C’est vers la fin des années soixante-dix que Kujau se rend compte qu’il y a de l’argent à se faire auprès des collectionneurs d’objets nazis, comme Steifel ou Hiedemann. Le grand avantage d’une telle clientèle est que le jour où elle se rendait compte que les objets achetés étaient des faux, ils n’osaient pas porter plainte, la possession de tels objets étant illégale en Allemagne.

Kujau, de par sa profession, avait appris à imiter à la perfection l’écriture de Hitler et possédait une impressionnante bibliothèque sur la Seconde Guerre mondiale. Alors, lorsqu’il rentra un jour chez lui avec de vieux cahiers d’école qu’il venait d’acheter afin d’y recopier l’inventaire de sa collection de faux, il eut l’idée de les utiliser pour fabriquer un faux journal intime de Hitler que Steifel s’empressa de lui acheter. Pour lui, l’affaire devait s’arrêter là, mais voilà que quelque temps plus tard, un certain Heidemann le contactait avec l’intention de lui acheter d’autres volumes de ce faux journal au prix qui lui conviendrait. Il proposa alors une somme folle, mais visiblement pas autant que ça, puisqu’on lui répondit que c’était d’accord. Sachant que le mot en or dans toute bonne arnaque est « silence », il inventa l’histoire de son frère général, lui permettant de mettre comme condition que les opérations se fassent dans le plus grand secret. Ayant besoin de temps pour fabriquer et rédiger les cahiers qu’on lui demandait, il ajouta l’histoire du transfert, unité par unité, des cahiers de l’Est vers l’Ouest.

Évidemment, après coup, il est facile de dire que tel ou tel détail aurait dû éveiller des soupçons chez Steifel ou Heidemann. Par exemple, une des erreurs commises par le faussaire fut de s’être trop appliqué à sa tâche. En effet, Hitler était connu pour ses incroyables fautes d’orthographe qui pullulaient dans tous ses écrits. Or, là, pas la moindre faute. Ou encore, une erreur plus flagrante aurait pu leur mettre la puce à l’oreille ; alors qu’il voulait mettre les initiales AH sur la couverture, il se trompa et mit FH. Mais voyant dans le F une initiale pour Führer, on ne chercha pas plus loin. Mais parfois, on ne veut pas voir.
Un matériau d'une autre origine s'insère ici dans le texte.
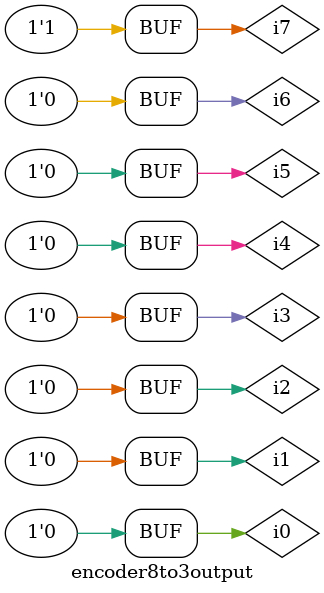
<source format=v>
`timescale 1ns / 1ps


module encoder8to3output;

	// Inputs
	reg i7;
	reg i6;
	reg i5;
	reg i4;
	reg i3;
	reg i2;
	reg i1;
	reg i0;

	// Outputs
	wire [2:0] y;

	// Instantiate the Unit Under Test (UUT)
	encoder8to3 uut (
		.i7(i7), 
		.i6(i6), 
		.i5(i5), 
		.i4(i4), 
		.i3(i3), 
		.i2(i2), 
		.i1(i1), 
		.i0(i0), 
		.y(y)
	);

	initial begin
		// Initialize Inputs
		i7 = 0;
		i6 = 0;
		i5 = 0;
		i4 = 0;
		i3 = 0;
		i2 = 0;
		i1 = 0;
		i0 = 1;
		#100;
		i7 = 0;
		i6 = 0;
		i5 = 0;
		i4 = 0;
		i3 = 0;
		i2 = 0;
		i1 = 1;
		i0 = 0;
		#100;
		i7 = 0;
		i6 = 0;
		i5 = 0;
		i4 = 0;
		i3 = 0;
		i2 = 1;
		i1 = 0;
		i0 = 0;
		#100;
		i7 = 0;
		i6 = 0;
		i5 = 0;
		i4 = 0;
		i3 = 1;
		i2 = 0;
		i1 = 0;
		i0 = 0;
		#100;
		i7 = 0;
		i6 = 0;
		i5 = 0;
		i4 = 1;
		i3 = 0;
		i2 = 0;
		i1 = 0;
		i0 = 0;
		#100;
		i7 = 0;
		i6 = 0;
		i5 = 1;
		i4 = 0;
		i3 = 0;
		i2 = 0;
		i1 = 0;
		i0 = 0;
		#100;
		i7 = 0;
		i6 = 1;
		i5 = 0;
		i4 = 0;
		i3 = 0;
		i2 = 0;
		i1 = 0;
		i0 = 0;
		#100;
		i7 = 1;
		i6 = 0;
		i5 = 0;
		i4 = 0;
		i3 = 0;
		i2 = 0;
		i1 = 0;
		i0 = 0;
		#100;
	end
      
endmodule



</source>
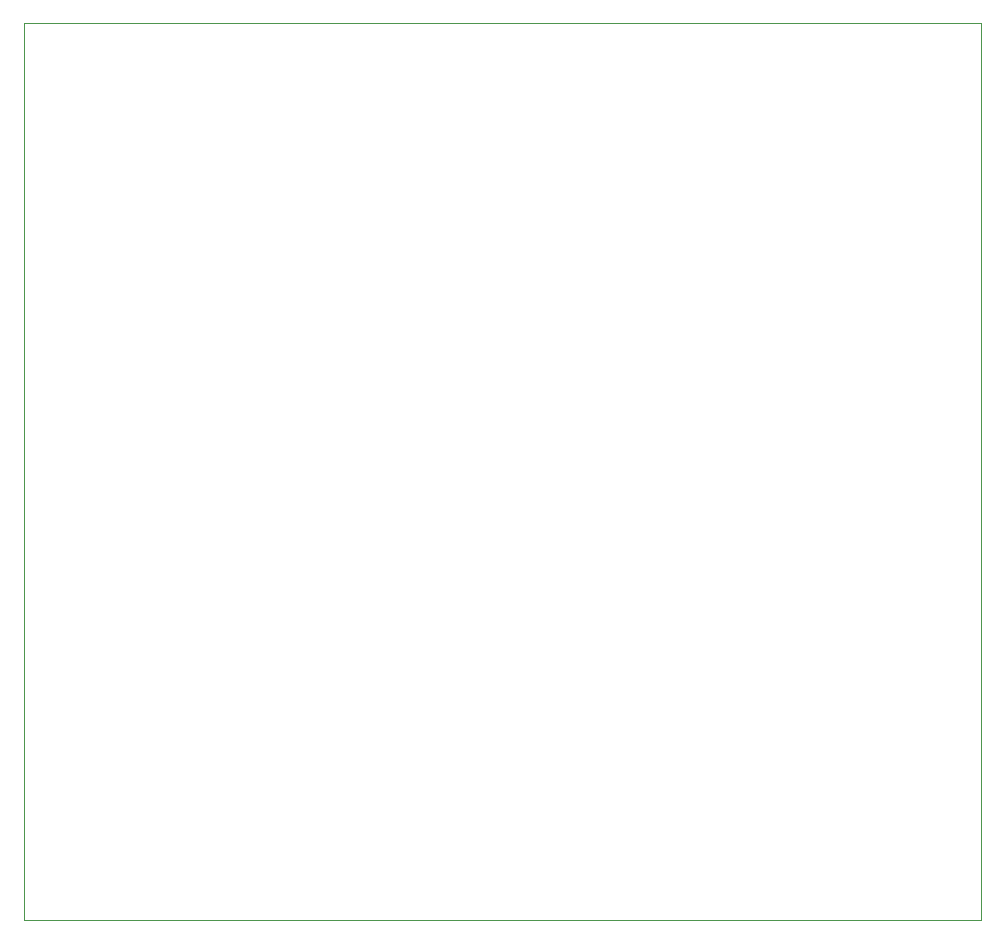
<source format=gbr>
%TF.GenerationSoftware,KiCad,Pcbnew,(5.1.12)-1*%
%TF.CreationDate,2021-12-24T09:33:47+00:00*%
%TF.ProjectId,ledDeviceServerEsp32Pio,6c656444-6576-4696-9365-536572766572,rev?*%
%TF.SameCoordinates,Original*%
%TF.FileFunction,Profile,NP*%
%FSLAX46Y46*%
G04 Gerber Fmt 4.6, Leading zero omitted, Abs format (unit mm)*
G04 Created by KiCad (PCBNEW (5.1.12)-1) date 2021-12-24 09:33:47*
%MOMM*%
%LPD*%
G01*
G04 APERTURE LIST*
%TA.AperFunction,Profile*%
%ADD10C,0.050000*%
%TD*%
G04 APERTURE END LIST*
D10*
X10000000Y-10000000D02*
X91000000Y-10000000D01*
X10000000Y-10000000D02*
X10000000Y-86000000D01*
X91000000Y-10000000D02*
X91000000Y-86000000D01*
X10000000Y-86000000D02*
X91000000Y-86000000D01*
M02*

</source>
Après plusieurs interrogatoires par la police, Konrad finit par avouer être à l’origine des faux cahiers. Mais surtout, ayant appris que Heidemann l’avait en quelque sorte doublé - en effet, si le Stern avait reconnu avoir payé plus de neuf millions pour les carnets et que lui n’en avait touché que deux, c’est que Heidemann s’était servi au passage -, il affirma donc que celui-ci était au courant de l’escroquerie depuis le début. C’est donc ensemble qu’ils comparurent devant leurs juges et qu’ils furent condamnés à des années de prison. Et les experts graphologues du Stern, me direz-vous ? Eh bien, ils ne se sont pas trompés. Les cahiers et les documents de la main de Hitler étaient, malencontreux hasard, le produit de la même personne : Konrad Kujau.

Konrad Kujau

Au total, l’affaire coûta leur place à certains membres de la rédaction du Stern. Les patrons ne se licenciant pas eux-mêmes, ils durent trouver ailleurs des boucs émissaires. L’ardoise totale s’éleva pour le magazine à près de dix-neuf millions de marks. La réputation de la revue est encore aujourd’hui entachée par l’ombre des faux journaux de Hitler et la confiance du lectorat chuta de façon vertigineuse.


[1] DOMARUS, M., & HITLER, A. (1990). Hitler: speeches and proclamations 1932-1945 : the chronicle of a dictatorship. London, Tauris.